- Stored data
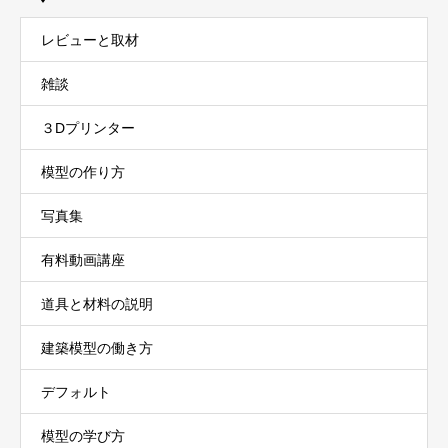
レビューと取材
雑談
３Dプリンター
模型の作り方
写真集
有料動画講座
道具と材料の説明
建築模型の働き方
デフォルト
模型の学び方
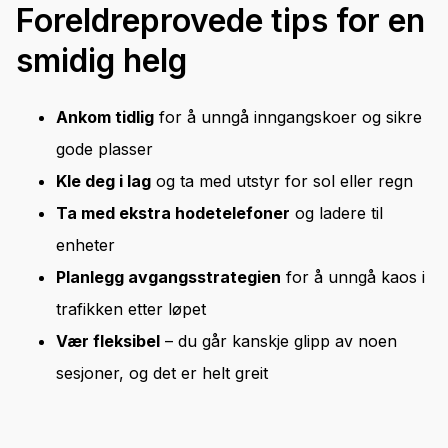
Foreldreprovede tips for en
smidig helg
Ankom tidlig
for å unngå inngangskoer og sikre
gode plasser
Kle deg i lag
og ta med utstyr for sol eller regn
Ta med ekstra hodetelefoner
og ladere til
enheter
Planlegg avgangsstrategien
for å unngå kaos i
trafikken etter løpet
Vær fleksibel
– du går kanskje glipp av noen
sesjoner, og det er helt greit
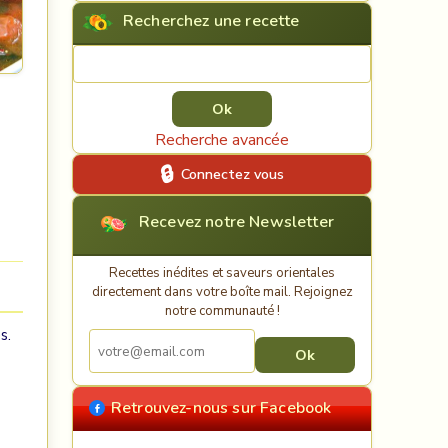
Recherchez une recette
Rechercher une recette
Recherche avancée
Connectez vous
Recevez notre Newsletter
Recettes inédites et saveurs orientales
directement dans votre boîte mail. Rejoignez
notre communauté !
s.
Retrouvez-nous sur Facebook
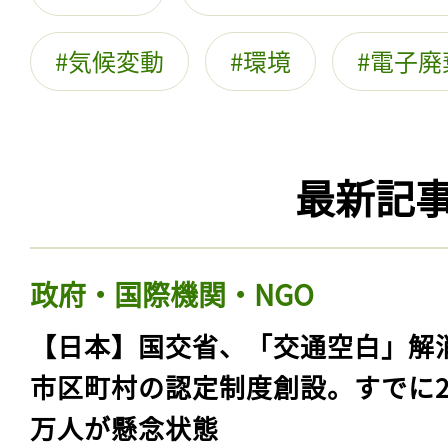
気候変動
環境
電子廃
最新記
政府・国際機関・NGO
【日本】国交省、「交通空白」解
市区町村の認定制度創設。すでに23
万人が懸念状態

- Goal of the exercise
Recast the material, from the line containing "Recherchez une recette" through the end of the material, inclusive, as a Markdown table with the columns Row and Line. Number each line, and leave out the pictures and any blank lines.

- Answer box
| Row | Line |
|---|---|
| 1 | Recherchez une recette |
| 2 | Rechercher une recette |
| 3 | Recherche avancée |
| 4 | Connectez vous |
| 5 | Recevez notre Newsletter |
| 6 | Recettes inédites et saveurs orientales |
| 7 | directement dans votre boîte mail. Rejoignez |
| 8 | notre communauté ! |
| 9 | s. |
| 10 | Retrouvez-nous sur Facebook |
| 11 | 気候変動 |
| 12 | 環境 |
| 13 | 電子廃 |
| 14 | 最新記 |
| 15 | 政府・国際機関・NGO |
| 16 | 【日本】国交省、「交通空白」解 |
| 17 | 市区町村の認定制度創設。すでに23 |
| 18 | 万人が懸念状態 |